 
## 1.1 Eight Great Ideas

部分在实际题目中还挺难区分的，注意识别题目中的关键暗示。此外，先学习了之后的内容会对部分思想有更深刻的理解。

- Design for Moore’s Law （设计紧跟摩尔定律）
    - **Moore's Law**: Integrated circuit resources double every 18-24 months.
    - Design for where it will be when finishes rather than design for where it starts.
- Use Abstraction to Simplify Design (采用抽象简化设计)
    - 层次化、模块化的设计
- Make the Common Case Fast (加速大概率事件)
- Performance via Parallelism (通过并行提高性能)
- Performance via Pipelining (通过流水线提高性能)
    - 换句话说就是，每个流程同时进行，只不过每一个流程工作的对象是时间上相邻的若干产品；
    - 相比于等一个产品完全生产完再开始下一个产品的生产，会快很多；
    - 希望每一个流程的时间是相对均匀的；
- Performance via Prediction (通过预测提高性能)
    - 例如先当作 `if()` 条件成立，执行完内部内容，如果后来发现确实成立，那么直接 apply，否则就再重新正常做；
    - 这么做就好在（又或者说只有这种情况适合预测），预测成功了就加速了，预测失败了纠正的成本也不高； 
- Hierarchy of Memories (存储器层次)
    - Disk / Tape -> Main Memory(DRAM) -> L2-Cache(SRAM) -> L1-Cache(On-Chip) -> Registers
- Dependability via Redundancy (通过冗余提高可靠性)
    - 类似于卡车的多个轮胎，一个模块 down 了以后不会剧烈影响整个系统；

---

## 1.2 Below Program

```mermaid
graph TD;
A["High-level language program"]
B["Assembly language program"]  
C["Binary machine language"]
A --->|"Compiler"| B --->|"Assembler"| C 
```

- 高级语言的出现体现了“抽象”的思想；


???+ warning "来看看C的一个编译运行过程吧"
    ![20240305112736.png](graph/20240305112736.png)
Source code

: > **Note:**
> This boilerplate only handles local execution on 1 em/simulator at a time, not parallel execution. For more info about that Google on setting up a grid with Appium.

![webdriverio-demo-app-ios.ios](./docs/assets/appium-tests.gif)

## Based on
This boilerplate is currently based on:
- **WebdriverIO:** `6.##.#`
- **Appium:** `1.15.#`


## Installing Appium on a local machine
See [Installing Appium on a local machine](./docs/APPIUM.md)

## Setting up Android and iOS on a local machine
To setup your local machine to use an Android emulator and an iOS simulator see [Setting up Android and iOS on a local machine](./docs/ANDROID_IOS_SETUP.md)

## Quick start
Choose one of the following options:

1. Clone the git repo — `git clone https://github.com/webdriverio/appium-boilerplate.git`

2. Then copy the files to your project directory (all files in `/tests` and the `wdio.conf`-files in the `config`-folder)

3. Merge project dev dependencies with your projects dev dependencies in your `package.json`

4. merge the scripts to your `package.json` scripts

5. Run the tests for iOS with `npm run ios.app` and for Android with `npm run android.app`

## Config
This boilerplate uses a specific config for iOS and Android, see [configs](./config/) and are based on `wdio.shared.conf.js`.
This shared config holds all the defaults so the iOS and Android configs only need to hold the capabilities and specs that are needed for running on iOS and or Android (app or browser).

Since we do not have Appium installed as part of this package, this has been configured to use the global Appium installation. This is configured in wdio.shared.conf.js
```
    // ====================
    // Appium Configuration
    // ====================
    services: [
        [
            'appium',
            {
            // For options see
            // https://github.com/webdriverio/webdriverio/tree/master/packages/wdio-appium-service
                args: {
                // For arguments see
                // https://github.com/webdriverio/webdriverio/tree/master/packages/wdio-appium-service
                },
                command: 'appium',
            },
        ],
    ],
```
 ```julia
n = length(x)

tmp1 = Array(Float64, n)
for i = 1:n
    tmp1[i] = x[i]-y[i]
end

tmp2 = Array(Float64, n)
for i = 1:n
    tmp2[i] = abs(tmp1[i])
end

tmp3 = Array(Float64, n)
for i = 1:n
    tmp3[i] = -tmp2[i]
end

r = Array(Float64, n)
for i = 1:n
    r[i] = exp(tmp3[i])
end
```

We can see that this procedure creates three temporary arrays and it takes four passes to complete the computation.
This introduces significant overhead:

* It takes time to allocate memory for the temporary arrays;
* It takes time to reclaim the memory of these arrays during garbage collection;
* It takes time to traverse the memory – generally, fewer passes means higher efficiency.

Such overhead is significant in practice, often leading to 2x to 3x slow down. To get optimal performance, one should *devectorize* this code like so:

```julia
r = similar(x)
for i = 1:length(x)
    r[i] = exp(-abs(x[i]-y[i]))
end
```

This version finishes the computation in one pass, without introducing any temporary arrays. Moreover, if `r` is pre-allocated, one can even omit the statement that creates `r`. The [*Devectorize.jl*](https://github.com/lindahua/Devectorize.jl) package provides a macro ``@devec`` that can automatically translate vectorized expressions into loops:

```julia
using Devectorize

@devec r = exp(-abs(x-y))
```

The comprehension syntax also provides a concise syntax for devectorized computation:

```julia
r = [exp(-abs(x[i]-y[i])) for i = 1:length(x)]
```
* * * *
**Exercise description**
Reproduce all lines from the records above that include the word "Installing".

**Response to this task**
## Installing Appium on a local machine
See [Installing Appium on a local machine](./docs/APPIUM.md)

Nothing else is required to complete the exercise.